**抽出テキスト**
==*==
カラス博士の研究余話【第2回】
カラスの爆睡

枕を高くして眠ることは至難の業

睡眠時は動物が最も不用心になる状況の1つです。野生の世界はちょっとの油断もなりません。そのため、動物たちは睡眠のとり方にもいろんな工夫をしています。

動物たちの寝姿を考えると、ウマやゾウは危険が近づいてきたらすぐ駈け出せるように立ったまま寝ています。鳥のように、木につかまり高いところで寝る動物もいます。あるいは、イルカやクジラのように、水中に身を浮かべて寝るものなど、寝姿も生活の様子と合わせて多種多様です。

生理的な眠りのかたちとしては、人のように左右の脳が同時に眠りに入る「全球睡眠」と片側ずつ交代で眠る「半球睡眠」があります。なぜ、脳の左右半分ずつを交代で休ませる仕組みの半球睡眠があるかというと、危険回避のためであることはもちろんですが、クジラやイルカのように完全に眠ったら溺れてしまう危険性がある動物にとっては、それが欠かせないからです。一見、起きながらにして眠っているということになり、首を捻りたくなりますが、命をつなぐ巧妙な睡眠の仕組みなのです。飛翔を長時間続ける渡り鳥も、脳の片方ずつ眠る半球睡眠と考えられています。

また、多くの動物は1日の睡眠を短い時間間隔に分割する「多相性睡眠」とよばれる睡眠パターンをとっています。動物たちはいつ襲来するかわからない天敵や危険に備え、神経を尖らせて眠っているとされ、結果的には「少しの間眠り、少しの間覚醒する」という眠りの相を繰り返しているのです。

いずれにせよ、自然界で生き抜くには「枕を高くしてしっかり眠りにつく」ことは至難の業なのです。しかし筆者は、驚くことに枕を高くして眠るカラスに出会いました。

無防備丸出しの爆睡カラス

自然界では存在しないであろう、無防備丸出しの爆睡カラスは研究の過程で誕生しました。このカラスは、巣立ちに失敗し保護されたハシブトガラスです。筆者は、宇都宮大学農学部で教鞭をとり、カラス研究を進めていたのですが、なにぶん動物が好きで入ってくる学生たちが多い学科です。さらに研究室に配置された学生はカラス好きです。世話にも力が入ります。

そのカラスは、保護されてから1年以上、学生たちの寵愛を当たり前のように一身に受けて、何不自由なく日々を送っていました。安全が保障された環境で、上げ膳据え膳の生活です。そんなカラス(通称カ~くん)は、想像すらしなかった振る舞いの「爆睡」をするようになったのです。

ある日のこと、解放飼育域(研究用ケージがいくつか設置されている大学某棟)の中庭で日向ぼっこをしていたカ~くんでしたが、その様子を観察していると、頭を垂れ、次第に身体を反りだし、ゆっくりと船を漕ぎ始めたではないですか(図)。
==*==
**提示資料**

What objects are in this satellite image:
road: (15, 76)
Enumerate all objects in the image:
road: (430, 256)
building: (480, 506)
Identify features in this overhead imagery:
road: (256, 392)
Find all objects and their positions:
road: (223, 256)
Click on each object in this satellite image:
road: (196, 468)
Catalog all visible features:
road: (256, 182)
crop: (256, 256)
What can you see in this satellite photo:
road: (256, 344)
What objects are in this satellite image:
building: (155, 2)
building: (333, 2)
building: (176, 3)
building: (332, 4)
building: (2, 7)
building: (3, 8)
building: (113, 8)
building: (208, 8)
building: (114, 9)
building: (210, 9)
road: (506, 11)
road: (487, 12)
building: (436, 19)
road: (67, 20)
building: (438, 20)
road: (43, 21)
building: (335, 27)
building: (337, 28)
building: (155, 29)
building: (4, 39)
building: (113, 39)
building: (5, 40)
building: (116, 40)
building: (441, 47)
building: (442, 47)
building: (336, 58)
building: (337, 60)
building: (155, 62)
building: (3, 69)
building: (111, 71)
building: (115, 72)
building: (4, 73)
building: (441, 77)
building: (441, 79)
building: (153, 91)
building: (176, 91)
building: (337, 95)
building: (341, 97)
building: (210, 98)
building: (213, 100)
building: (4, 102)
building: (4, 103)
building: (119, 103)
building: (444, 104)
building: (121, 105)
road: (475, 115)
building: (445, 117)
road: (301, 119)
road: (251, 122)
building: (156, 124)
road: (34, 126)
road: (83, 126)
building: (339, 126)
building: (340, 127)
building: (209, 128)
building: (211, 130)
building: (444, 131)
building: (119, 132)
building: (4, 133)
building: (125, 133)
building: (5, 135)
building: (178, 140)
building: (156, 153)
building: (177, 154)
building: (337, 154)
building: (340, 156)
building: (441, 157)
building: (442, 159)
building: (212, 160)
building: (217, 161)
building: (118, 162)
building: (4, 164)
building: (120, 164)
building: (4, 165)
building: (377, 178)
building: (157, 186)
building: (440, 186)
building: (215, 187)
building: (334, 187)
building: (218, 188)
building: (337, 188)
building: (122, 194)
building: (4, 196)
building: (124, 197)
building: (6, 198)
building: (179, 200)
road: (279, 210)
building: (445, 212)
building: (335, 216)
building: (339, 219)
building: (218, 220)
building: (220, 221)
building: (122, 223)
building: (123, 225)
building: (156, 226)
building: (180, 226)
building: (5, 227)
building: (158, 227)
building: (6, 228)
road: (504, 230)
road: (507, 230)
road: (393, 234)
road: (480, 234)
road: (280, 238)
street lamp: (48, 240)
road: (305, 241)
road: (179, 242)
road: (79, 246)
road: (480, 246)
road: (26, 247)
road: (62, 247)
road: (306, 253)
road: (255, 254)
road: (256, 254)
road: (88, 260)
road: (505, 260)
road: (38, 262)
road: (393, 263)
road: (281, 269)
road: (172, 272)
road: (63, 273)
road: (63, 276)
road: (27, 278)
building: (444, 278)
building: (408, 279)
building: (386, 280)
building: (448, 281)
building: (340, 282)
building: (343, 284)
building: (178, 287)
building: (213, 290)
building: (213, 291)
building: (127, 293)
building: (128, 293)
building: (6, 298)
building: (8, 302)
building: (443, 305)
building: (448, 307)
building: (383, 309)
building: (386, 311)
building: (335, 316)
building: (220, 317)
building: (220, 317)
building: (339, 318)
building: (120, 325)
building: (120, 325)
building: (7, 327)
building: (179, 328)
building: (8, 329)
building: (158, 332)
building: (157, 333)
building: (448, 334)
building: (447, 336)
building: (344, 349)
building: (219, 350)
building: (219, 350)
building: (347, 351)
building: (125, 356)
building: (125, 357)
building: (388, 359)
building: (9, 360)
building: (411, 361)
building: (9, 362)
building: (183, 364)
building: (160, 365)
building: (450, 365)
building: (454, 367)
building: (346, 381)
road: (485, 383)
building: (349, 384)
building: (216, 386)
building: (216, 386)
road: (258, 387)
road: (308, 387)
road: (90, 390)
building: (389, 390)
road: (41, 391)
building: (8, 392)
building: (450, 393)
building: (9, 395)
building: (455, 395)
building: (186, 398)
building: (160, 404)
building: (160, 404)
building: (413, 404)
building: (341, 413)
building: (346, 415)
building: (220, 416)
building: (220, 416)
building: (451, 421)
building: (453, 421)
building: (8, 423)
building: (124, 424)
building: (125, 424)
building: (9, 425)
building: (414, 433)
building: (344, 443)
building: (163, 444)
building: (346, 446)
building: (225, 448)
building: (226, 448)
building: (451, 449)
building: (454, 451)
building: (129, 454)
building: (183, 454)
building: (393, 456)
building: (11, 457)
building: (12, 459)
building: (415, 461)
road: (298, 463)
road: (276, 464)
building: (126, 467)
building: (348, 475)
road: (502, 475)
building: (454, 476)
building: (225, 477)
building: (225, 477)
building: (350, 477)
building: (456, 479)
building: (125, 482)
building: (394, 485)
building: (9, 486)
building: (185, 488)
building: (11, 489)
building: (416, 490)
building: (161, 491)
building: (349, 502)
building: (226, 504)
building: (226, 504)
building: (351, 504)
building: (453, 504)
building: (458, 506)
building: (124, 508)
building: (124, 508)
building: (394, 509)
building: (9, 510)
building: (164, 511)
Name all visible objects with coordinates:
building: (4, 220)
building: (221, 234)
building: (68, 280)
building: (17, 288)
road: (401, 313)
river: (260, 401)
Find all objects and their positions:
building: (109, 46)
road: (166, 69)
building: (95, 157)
==*==
**課題の目的**
抽出テキストのうち、「睡眠時は動物が最も不用心にな」から「て眠るカラスに出会いました。」までの部分を、両端の語句も含めて一字一句違えずに書き写してください。 エントリーは抽出テキストとは別の出典から取られたものです。

**解答欄**
睡眠時は動物が最も不用心になる状況の1つです。野生の世界はちょっとの油断もなりません。そのため、動物たちは睡眠のとり方にもいろんな工夫をしています。

動物たちの寝姿を考えると、ウマやゾウは危険が近づいてきたらすぐ駈け出せるように立ったまま寝ています。鳥のように、木につかまり高いところで寝る動物もいます。あるいは、イルカやクジラのように、水中に身を浮かべて寝るものなど、寝姿も生活の様子と合わせて多種多様です。

生理的な眠りのかたちとしては、人のように左右の脳が同時に眠りに入る「全球睡眠」と片側ずつ交代で眠る「半球睡眠」があります。なぜ、脳の左右半分ずつを交代で休ませる仕組みの半球睡眠があるかというと、危険回避のためであることはもちろんですが、クジラやイルカのように完全に眠ったら溺れてしまう危険性がある動物にとっては、それが欠かせないからです。一見、起きながらにして眠っているということになり、首を捻りたくなりますが、命をつなぐ巧妙な睡眠の仕組みなのです。飛翔を長時間続ける渡り鳥も、脳の片方ずつ眠る半球睡眠と考えられています。

また、多くの動物は1日の睡眠を短い時間間隔に分割する「多相性睡眠」とよばれる睡眠パターンをとっています。動物たちはいつ襲来するかわからない天敵や危険に備え、神経を尖らせて眠っているとされ、結果的には「少しの間眠り、少しの間覚醒する」という眠りの相を繰り返しているのです。

いずれにせよ、自然界で生き抜くには「枕を高くしてしっかり眠りにつく」ことは至難の業なのです。しかし筆者は、驚くことに枕を高くして眠るカラスに出会いました。